Maybe they will have both Cal and Smith next year, going from 'Team Texas' in 2010 with Colin & Ben to 'Team Tea & Biscuits' in 2013....

Dorna need Rossi on a competitive bike next year nothing less will do, the viewing figures have dropped through the floor, christ, eurosport is only showing qualifying and the junior races live, BBC just race day, the rest giving way to a junior tennis match or repeats of old movies.
I suspect that dorna will do a deal with honda, perhaps the rookie rule is the first part of it, that way Rossi gets a honda. Honda get Rossi who they need without losing face, and hopefully there is a 3rd factory Honda maybe with a teamate on a factory/satellite one or a crt.. The sport is in serious need of an upgrade despite silverstone being a great spectacle. I don't think it'll all be about who's done what and where etc.. Stoner needs to rethink his retirement for the good of the sport his reasoning shows a distinct lack of appreciation of the state of the sport and what it needs to do to ensure it's popularity/survival... Jorge on the yam with Dovi or Cal, Rossi, Casey and Dani on factory hondas, anyone daft/desperate enough on a ducati what a show that would be.... Though I suspect, if Ducati stays next year the current set up will be changed dramatically by the new owners.. Should take a leaf out of bmws book, Still have the heritage with some very nice boxer twins(HP2 please!) but have gone straight to the 21st century for racing and what they know has history(benchmark) of successful competition. The bmw 1000rr is still all BMW.
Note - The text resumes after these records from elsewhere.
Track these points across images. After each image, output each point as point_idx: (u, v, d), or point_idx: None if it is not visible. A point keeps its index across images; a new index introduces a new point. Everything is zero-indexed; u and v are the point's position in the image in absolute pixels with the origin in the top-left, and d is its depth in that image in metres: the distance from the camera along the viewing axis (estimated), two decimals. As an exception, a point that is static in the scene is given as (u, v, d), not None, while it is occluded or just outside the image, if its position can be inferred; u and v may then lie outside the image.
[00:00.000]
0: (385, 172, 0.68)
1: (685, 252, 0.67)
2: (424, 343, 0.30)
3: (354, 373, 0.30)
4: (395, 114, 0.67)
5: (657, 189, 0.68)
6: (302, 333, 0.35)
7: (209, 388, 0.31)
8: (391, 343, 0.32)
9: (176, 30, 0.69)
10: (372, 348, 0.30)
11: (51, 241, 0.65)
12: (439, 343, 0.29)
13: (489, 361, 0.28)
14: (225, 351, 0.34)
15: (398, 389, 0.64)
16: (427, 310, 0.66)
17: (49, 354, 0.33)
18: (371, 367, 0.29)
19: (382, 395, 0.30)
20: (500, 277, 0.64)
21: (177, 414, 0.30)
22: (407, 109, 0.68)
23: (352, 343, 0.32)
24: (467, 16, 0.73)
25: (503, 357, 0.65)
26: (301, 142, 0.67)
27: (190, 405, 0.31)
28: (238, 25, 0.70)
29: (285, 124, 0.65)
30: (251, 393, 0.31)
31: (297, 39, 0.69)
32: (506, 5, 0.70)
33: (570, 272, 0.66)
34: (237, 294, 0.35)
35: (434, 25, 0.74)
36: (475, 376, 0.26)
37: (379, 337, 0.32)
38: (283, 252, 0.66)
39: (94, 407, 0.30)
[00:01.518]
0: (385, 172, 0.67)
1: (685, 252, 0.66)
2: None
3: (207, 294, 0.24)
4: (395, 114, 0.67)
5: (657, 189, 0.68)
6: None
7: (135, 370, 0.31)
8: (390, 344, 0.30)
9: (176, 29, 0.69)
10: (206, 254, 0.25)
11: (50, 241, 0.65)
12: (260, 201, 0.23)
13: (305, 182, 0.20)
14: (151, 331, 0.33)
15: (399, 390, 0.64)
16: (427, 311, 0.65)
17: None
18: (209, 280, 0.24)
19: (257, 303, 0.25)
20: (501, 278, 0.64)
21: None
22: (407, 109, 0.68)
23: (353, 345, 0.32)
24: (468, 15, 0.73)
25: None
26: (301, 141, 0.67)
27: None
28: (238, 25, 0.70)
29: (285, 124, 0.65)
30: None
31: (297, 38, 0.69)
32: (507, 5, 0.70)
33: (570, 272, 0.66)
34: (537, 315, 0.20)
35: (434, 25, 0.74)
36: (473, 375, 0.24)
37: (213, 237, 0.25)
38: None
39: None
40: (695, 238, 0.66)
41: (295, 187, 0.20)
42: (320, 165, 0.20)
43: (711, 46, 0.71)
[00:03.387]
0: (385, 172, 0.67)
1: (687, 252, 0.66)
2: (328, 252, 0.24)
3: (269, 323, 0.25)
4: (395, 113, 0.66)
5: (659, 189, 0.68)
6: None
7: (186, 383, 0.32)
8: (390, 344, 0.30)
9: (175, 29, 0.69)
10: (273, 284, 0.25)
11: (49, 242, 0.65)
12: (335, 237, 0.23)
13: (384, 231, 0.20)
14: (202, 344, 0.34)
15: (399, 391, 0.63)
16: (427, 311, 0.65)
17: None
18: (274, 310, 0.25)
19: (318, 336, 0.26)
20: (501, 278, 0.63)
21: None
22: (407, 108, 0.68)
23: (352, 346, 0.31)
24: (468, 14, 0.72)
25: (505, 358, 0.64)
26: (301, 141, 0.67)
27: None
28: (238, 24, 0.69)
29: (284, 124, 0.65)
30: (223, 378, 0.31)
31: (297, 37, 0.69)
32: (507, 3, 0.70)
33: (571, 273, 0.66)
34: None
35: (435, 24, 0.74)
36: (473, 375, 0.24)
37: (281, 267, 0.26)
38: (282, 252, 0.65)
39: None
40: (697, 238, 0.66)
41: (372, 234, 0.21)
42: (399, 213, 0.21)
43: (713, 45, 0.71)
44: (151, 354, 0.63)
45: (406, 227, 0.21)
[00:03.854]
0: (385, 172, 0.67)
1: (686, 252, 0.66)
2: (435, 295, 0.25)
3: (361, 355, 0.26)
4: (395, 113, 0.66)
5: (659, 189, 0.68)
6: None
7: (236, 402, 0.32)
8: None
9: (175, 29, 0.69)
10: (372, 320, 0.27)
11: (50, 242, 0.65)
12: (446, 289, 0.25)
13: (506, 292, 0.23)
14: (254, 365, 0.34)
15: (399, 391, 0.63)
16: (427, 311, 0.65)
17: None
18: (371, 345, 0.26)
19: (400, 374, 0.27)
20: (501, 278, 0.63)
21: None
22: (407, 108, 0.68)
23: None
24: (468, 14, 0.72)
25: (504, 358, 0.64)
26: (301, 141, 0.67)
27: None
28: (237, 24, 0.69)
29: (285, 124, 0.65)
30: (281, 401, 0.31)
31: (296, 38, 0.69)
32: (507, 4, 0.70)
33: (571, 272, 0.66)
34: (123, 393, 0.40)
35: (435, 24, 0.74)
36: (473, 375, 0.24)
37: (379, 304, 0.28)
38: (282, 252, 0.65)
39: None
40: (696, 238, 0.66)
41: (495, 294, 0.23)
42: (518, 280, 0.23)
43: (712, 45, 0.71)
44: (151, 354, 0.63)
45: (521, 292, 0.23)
>>Dorna need Rossi on a competitive bike next year nothing less will do

Dorna need to focus on the sport and creating stable rules, not trying to milk another year or 2 out of a rider that is in the end years of his career, regardless of what bike he is riding.

>>Stoner needs to rethink his retirement for the good of the sport his reasoning shows a distinct lack of appreciation of the state of the sport and what it needs to do to ensure it's popularity/survival

You don't get it, do you? Stoner thinks Dorna's actions are detrimental to the future of the sport, has expressed his feelings, and has been told by CE that his opinions don't matter. If he is not having fun then it is his prerogative to stop. Nothing is owed either way.


He should stay one more year in Moto2, maybe with a good chassis, Suter or kalex, rather than the Mistral - Hervé? . his decision was to stay in 2012 and be one of the best at M2, or even win it ( er...right.).

He's far more talented than what he's doing this year, but with his bike, it's a no no. If he stays in Moto2 with a good setup, maybe there's a chance there. And let Tech3 keep their actual riders, we need them for the show!!

I just read somewhere tonight that Smith could possibly be riding a Tech 3 chassis with an as yet undetermined motor, on a 3 bike Tech 3 team.

Not to sound entirely sceptic despite my Russian origins, but somehow I can;t shake the feeking that whether there is possibility that Ducati is purposely holding off introducing new parts to Rossi not untill later in the season (like Laguna Seca) so by then whether he makes improvements or not, he (Rossi) would have no choice but to re-sign with Ducati, because many seat could be taken by then by other, strong and competative riders? Seeing the depth of the MotoGP and Manufacturers political skills and bueracracy they've demonstrated so far, maybe my idea is not so far fetched?

Nick said he did his sighting lap with the harder rear, picked up a few spots of rain and switched to the softer tire on the grid as a result of the weather uncertainty.